__抜粋テキスト__:
━━━━━━━━━━━━━━━━━━━━

総じて「批評なんて難解で複雑でどうにも食えないね」と私は感じている。それは、「そもそも批評とは何をすることなのか」「よく名前を聞くあの人たちは、何をそんなに言い争っているのか」の基礎がなっていないせいだろう。それを克服すべく、たまには文芸雑誌など開いてみる。しかし批評自体は、そういう初心者向けの平易な説明などなかなかしてくれない。そんな中で、『早稲田文学』2001年1月号で読んだ大杉重男「知の不良債権----批評閉塞の現状」は、もともと講演用の草稿だったせいもあろうが、批評全般の大ざっぱながら分かりやすい見取り図となっていた。まさにこれ自体が幕の内弁当、ありがたく頂戴すべし。

さて大杉重男は、いきなり「どうせ俺なんか話が下手だよ。批評家失格さ」というボヤキから始める。

<なぜなら批評家とは現代において何より現前的な存在であり、シンポジウムや対談のような他者との対話がなされる一回的な現場において知性の劇を演じる役者であることを期待されているように見えるからです。この意味では私はシンポジウムなどで観客を喜ばせるパフォーマンスはできそうにない。いずれにしろ私は[中年男C][青年男D]のような売れる批評家ではないので、幸いそのような機会に呼ばれることもありません。>

まあそう言うなって、人生誰だってうまくいかないこともあるんだから、と肩のひとつも叩いてやりたくなる。批評が友達を作るやり方としては、なかなか効果的なのではあるまいか。

そのうえで、批評の定義および80年代から現在にいたる批評の推移と現状を、面白いことに、貨幣経済そして今やすっかりおなじみの日本経済の窮状になぞらえて概説していく。

━━━━━━━━━━━━━━━━━━━━

__記録データ__:

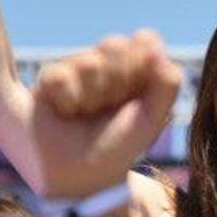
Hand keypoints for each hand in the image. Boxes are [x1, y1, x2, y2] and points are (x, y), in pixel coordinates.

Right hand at [30, 30, 183, 197]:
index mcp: (138, 72)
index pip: (145, 42)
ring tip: (85, 115)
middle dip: (116, 82)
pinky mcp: (50, 78)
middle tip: (109, 110)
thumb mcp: (151, 119)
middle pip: (115, 45)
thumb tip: (149, 39)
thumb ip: (166, 82)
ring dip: (91, 95)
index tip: (138, 97)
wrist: (78, 177)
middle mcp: (109, 67)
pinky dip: (66, 99)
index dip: (143, 67)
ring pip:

━━━━━━━━━━━━━━━━━━━━

__作業内容__:
上の批評についての文章のうち、「まあそう言うなって、人生誰だ」から「状になぞらえて概説していく。」までを、一字一句変えずにすべてそのまま書き写してください。

__演習結果__:
まあそう言うなって、人生誰だってうまくいかないこともあるんだから、と肩のひとつも叩いてやりたくなる。批評が友達を作るやり方としては、なかなか効果的なのではあるまいか。

そのうえで、批評の定義および80年代から現在にいたる批評の推移と現状を、面白いことに、貨幣経済そして今やすっかりおなじみの日本経済の窮状になぞらえて概説していく。